Stewart is speaking to The Irish Times just ahead of his highly anticipated haute couture debut in Paris on Monday. Working from his atelier in 180 The Strand, there are as many as 15 people helping to complete the collection, with some elaborate pieces having soaked up hundreds of hours of handwork and stitching. “I am asking for excellence in making, finish and craft,” he says.

Stewart, who is from Kilkishen in east Clare and is a graduate of LSAD and the RCA, established his label Standing Ground in 2022. Dedicated to evening wear, the name is a reference to the standing stones of his native Burren landscape “like figures stepping from one time into another”.

Among the many standout pieces this collection promises, one is a full-length dress in Carrickmacross lace that took more than 20 lacemakers to complete from his hand-drawn motifs. It’s “as close as I will go into print”, he says. “I am all analogue. We don’t have a computer, there is nothing digital as I am completely against this – I don’t need it. It’s about the hand of the maker, things moulded over the body.”

Stewart won the LVMH Savoir Faire prize in 2024 and is often touted as a successor to Alaia. His celebrity fans include Beyoncé, Florence Pugh, Naomi Campbell and Tilda Swinton, who appreciate the structural drama of his fluid columnar creations, often with corseted and beaded structures.

### Assignment 1:
Repeat from "Stewart won the" to "and beaded structures." in the passage about Stewart's couture debut, keeping every word unchanged.
### Assignment 2:
According to the passage about Stewart's couture debut, which prize did Stewart win in 2024?
The rows that come next are separate material, unrelated to the passage about Stewart's couture debut.

### Source material:

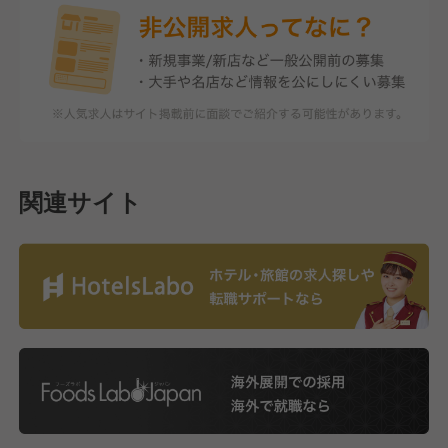
関連サイト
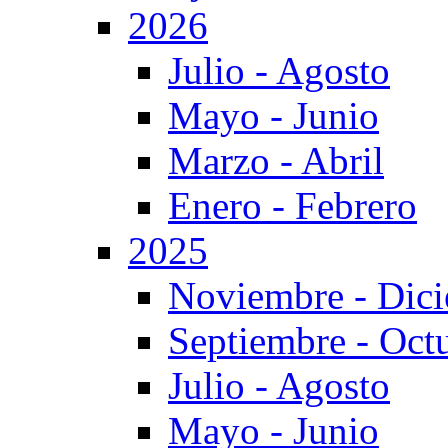
2026
Julio - Agosto
Mayo - Junio
Marzo - Abril
Enero - Febrero
2025
Noviembre - Dic
Septiembre - Oct
Julio - Agosto
Mayo - Junio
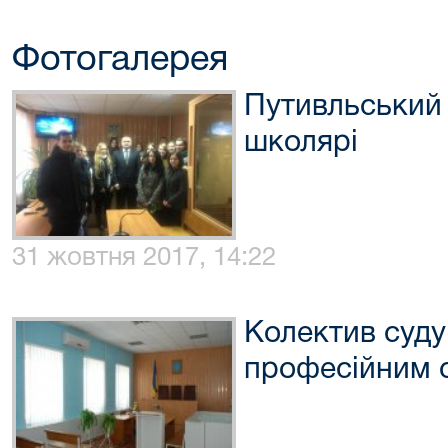
Фотогалерея
Путивльський 
школярі
31 жовтня 2017, 14:22
Колектив суду
професійним 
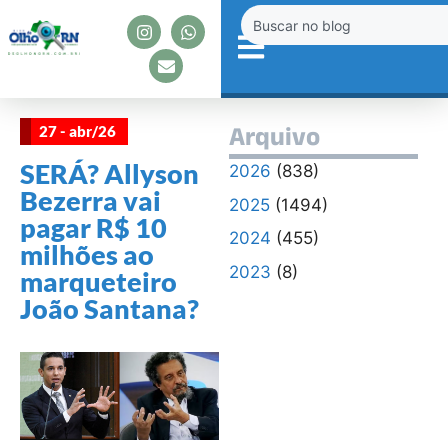
27 - abr/26
Arquivo
SERÁ? Allyson
2026
(838)
Bezerra vai
2025
(1494)
pagar R$ 10
2024
(455)
milhões ao
2023
(8)
marqueteiro
João Santana?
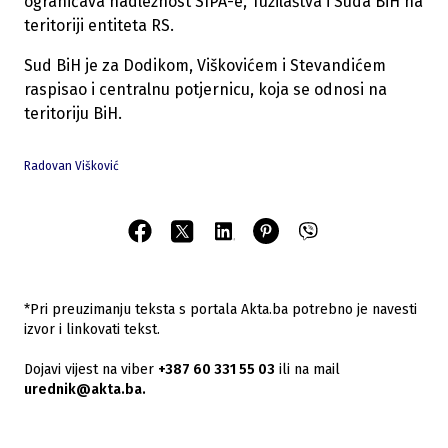
ograničava nadležnost SIPA-e, Tužilaštva i Suda BiH na
teritoriji entiteta RS.
Sud BiH je za Dodikom, Viškovićem i Stevandićem
raspisao i centralnu potjernicu, koja se odnosi na
teritoriju BiH.
Radovan Višković
*Pri preuzimanju teksta s portala Akta.ba potrebno je navesti
izvor i linkovati tekst.
Dojavi vijest na viber
+387 60 331 55 03
ili na mail
urednik@akta.ba.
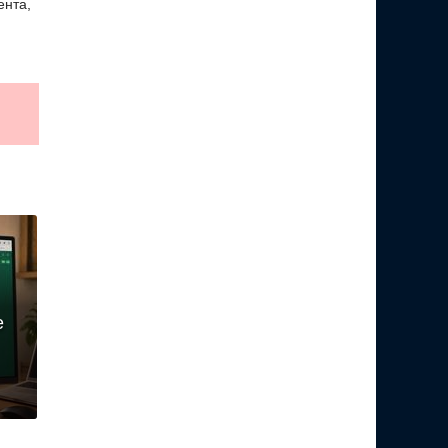
ента,
е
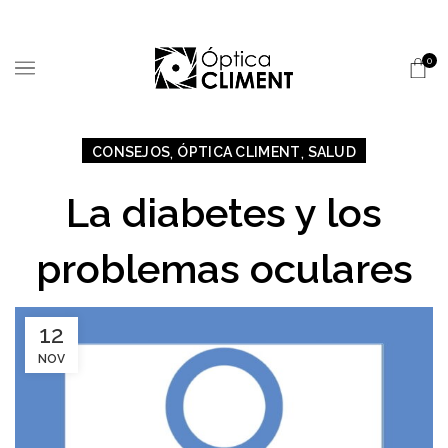
0
,
,
CONSEJOS
ÓPTICA CLIMENT
SALUD
La diabetes y los
problemas oculares
12
NOV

### Task result 1:
Stewart won the LVMH Savoir Faire prize in 2024 and is often touted as a successor to Alaia. His celebrity fans include Beyoncé, Florence Pugh, Naomi Campbell and Tilda Swinton, who appreciate the structural drama of his fluid columnar creations, often with corseted and beaded structures.

### Task result 2:
The LVMH Savoir Faire prize.